Locate, in the data below, the line that contains "が17件見つかりました。 このページには" and the line that contains "se do i mbyllej goja me ngjitës."; reproduce exactly those two lines and every line between them, nothing more.

* **DATA UNDER STUDY**
——————————
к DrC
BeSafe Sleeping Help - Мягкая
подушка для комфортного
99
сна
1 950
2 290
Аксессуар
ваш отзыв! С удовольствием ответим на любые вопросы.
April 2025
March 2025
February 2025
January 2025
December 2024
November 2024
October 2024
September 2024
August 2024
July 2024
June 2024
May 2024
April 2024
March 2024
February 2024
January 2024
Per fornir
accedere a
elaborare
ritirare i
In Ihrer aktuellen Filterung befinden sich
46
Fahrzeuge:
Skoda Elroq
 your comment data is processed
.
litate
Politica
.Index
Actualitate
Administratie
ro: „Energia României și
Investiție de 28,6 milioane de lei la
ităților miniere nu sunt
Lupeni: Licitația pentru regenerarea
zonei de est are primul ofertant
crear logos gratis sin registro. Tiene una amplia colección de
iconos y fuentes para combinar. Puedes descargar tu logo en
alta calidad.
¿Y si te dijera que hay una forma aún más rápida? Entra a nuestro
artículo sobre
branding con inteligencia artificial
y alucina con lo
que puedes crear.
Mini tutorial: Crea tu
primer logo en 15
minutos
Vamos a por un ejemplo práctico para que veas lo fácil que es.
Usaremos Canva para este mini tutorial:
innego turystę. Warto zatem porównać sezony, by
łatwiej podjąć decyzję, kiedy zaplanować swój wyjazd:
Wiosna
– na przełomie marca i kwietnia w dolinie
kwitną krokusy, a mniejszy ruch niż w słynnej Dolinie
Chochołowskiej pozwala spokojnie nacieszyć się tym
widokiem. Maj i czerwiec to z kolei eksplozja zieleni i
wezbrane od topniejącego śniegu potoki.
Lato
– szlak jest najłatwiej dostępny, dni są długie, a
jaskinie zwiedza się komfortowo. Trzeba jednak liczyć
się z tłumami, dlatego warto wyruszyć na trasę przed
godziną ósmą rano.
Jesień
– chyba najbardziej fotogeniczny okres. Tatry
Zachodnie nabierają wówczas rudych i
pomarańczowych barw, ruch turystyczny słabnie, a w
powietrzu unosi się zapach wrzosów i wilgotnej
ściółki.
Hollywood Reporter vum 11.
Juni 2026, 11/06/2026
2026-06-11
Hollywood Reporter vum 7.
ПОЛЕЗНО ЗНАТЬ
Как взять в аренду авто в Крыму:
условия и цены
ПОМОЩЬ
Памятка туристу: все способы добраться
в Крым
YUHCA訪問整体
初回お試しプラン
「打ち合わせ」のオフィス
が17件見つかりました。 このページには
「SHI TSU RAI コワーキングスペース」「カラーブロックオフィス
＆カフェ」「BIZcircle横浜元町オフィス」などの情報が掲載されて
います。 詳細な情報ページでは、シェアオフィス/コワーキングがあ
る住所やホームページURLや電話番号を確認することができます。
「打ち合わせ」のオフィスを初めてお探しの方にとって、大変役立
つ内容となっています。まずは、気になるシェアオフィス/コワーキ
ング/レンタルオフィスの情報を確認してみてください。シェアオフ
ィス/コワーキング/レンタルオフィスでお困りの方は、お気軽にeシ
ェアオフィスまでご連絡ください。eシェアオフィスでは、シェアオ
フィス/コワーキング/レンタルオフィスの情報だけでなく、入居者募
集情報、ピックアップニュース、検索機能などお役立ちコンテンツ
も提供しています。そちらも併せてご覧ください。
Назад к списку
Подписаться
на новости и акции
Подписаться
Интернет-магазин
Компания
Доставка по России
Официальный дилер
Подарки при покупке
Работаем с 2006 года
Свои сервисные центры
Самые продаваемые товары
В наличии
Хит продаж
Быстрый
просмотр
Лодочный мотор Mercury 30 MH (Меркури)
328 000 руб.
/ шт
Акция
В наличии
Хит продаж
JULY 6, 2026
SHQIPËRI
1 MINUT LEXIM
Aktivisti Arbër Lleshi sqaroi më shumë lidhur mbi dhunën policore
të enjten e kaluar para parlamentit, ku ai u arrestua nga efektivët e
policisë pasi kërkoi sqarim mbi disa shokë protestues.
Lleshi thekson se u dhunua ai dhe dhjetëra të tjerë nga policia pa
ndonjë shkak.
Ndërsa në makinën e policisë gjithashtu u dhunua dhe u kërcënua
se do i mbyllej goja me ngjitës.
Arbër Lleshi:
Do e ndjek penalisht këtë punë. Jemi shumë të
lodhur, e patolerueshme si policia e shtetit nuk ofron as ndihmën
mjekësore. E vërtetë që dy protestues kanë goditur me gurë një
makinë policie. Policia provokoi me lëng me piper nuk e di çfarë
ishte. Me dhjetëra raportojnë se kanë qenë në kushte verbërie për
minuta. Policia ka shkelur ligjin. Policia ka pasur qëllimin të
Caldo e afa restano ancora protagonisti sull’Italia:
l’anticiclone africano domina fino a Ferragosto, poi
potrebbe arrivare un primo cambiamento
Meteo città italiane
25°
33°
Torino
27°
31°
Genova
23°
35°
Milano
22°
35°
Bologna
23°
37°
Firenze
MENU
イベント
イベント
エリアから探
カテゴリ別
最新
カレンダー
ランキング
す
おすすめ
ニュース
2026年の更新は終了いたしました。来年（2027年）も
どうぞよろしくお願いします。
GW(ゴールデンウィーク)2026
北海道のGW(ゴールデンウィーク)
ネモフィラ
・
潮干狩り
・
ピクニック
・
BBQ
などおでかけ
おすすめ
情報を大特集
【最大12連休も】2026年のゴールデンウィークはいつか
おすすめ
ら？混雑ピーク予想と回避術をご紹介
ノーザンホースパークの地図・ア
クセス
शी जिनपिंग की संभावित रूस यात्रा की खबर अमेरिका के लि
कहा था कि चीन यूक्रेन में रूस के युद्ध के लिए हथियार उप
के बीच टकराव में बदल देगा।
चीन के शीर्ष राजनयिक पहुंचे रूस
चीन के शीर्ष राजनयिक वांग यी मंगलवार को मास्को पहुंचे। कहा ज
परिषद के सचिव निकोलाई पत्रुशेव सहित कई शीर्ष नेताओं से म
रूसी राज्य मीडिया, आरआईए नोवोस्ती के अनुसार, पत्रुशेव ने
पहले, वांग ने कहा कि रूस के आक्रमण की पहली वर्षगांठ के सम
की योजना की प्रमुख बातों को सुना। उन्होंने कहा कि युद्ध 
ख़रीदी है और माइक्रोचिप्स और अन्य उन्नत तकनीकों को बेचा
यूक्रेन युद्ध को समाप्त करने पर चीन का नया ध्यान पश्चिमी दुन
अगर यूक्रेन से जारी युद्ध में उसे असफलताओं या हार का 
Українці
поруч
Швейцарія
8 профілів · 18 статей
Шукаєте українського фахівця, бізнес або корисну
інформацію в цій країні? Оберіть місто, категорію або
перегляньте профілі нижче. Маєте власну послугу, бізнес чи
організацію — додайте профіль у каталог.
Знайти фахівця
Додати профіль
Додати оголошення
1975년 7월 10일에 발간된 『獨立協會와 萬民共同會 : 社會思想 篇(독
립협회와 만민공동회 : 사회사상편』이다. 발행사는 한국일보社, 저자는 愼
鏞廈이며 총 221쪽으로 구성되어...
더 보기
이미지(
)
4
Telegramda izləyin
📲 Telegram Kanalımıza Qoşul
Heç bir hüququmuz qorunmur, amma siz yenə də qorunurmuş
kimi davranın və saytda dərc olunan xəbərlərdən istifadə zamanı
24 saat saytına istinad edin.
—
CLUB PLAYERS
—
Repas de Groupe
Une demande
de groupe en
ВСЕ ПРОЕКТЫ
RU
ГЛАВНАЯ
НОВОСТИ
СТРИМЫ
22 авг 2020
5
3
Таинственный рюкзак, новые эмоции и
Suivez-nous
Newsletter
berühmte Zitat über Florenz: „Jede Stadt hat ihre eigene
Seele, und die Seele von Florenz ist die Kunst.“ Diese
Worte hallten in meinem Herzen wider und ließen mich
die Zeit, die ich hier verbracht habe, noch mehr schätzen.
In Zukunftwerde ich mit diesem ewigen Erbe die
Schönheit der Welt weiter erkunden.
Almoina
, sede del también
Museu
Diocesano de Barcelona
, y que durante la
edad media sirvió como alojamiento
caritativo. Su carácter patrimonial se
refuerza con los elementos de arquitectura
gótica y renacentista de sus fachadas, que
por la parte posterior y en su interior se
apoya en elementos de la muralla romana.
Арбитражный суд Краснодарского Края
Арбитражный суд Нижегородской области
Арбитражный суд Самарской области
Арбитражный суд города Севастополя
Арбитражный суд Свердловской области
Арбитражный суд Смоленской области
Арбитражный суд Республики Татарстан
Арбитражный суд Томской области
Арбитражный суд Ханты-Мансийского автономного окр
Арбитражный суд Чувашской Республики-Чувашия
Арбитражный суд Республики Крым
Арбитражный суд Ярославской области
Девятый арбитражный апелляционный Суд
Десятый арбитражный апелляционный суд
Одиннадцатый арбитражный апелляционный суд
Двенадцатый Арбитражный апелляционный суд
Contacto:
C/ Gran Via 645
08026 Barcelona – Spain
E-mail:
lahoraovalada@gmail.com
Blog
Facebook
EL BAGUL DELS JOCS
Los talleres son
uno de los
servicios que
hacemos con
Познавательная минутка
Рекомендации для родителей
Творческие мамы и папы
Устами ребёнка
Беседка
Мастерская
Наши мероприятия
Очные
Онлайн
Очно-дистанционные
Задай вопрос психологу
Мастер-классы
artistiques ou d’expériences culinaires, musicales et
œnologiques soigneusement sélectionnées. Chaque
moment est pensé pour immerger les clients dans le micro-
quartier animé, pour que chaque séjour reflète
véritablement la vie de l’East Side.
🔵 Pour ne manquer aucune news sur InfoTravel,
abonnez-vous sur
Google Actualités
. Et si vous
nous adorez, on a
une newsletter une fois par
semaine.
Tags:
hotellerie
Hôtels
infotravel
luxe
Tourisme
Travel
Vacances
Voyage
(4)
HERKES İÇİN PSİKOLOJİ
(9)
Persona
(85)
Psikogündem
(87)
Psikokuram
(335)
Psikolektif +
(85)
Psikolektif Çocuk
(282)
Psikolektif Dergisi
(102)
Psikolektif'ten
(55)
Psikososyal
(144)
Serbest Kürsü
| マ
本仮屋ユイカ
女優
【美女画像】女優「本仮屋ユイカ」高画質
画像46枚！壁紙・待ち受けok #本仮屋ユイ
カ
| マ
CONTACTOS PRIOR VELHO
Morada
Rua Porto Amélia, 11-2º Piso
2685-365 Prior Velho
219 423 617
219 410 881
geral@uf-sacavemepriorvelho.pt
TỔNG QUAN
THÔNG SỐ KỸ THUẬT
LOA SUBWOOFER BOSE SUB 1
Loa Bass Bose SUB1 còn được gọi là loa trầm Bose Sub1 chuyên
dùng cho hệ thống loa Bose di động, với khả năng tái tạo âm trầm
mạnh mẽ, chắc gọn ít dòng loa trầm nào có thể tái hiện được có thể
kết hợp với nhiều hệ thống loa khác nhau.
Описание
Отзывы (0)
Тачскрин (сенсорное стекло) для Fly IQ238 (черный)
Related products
——————————
* **TASK SOLUTION**
が17件見つかりました。 このページには
「SHI TSU RAI コワーキングスペース」「カラーブロックオフィス
＆カフェ」「BIZcircle横浜元町オフィス」などの情報が掲載されて
います。 詳細な情報ページでは、シェアオフィス/コワーキングがあ
る住所やホームページURLや電話番号を確認することができます。
「打ち合わせ」のオフィスを初めてお探しの方にとって、大変役立
つ内容となっています。まずは、気になるシェアオフィス/コワーキ
ング/レンタルオフィスの情報を確認してみてください。シェアオフ
ィス/コワーキング/レンタルオフィスでお困りの方は、お気軽にeシ
ェアオフィスまでご連絡ください。eシェアオフィスでは、シェアオ
フィス/コワーキング/レンタルオフィスの情報だけでなく、入居者募
集情報、ピックアップニュース、検索機能などお役立ちコンテンツ
も提供しています。そちらも併せてご覧ください。
Назад к списку
Подписаться
на новости и акции
Подписаться
Интернет-магазин
Компания
Доставка по России
Официальный дилер
Подарки при покупке
Работаем с 2006 года
Свои сервисные центры
Самые продаваемые товары
В наличии
Хит продаж
Быстрый
просмотр
Лодочный мотор Mercury 30 MH (Меркури)
328 000 руб.
/ шт
Акция
В наличии
Хит продаж
JULY 6, 2026
SHQIPËRI
1 MINUT LEXIM
Aktivisti Arbër Lleshi sqaroi më shumë lidhur mbi dhunën policore
të enjten e kaluar para parlamentit, ku ai u arrestua nga efektivët e
policisë pasi kërkoi sqarim mbi disa shokë protestues.
Lleshi thekson se u dhunua ai dhe dhjetëra të tjerë nga policia pa
ndonjë shkak.
Ndërsa në makinën e policisë gjithashtu u dhunua dhe u kërcënua
se do i mbyllej goja me ngjitës.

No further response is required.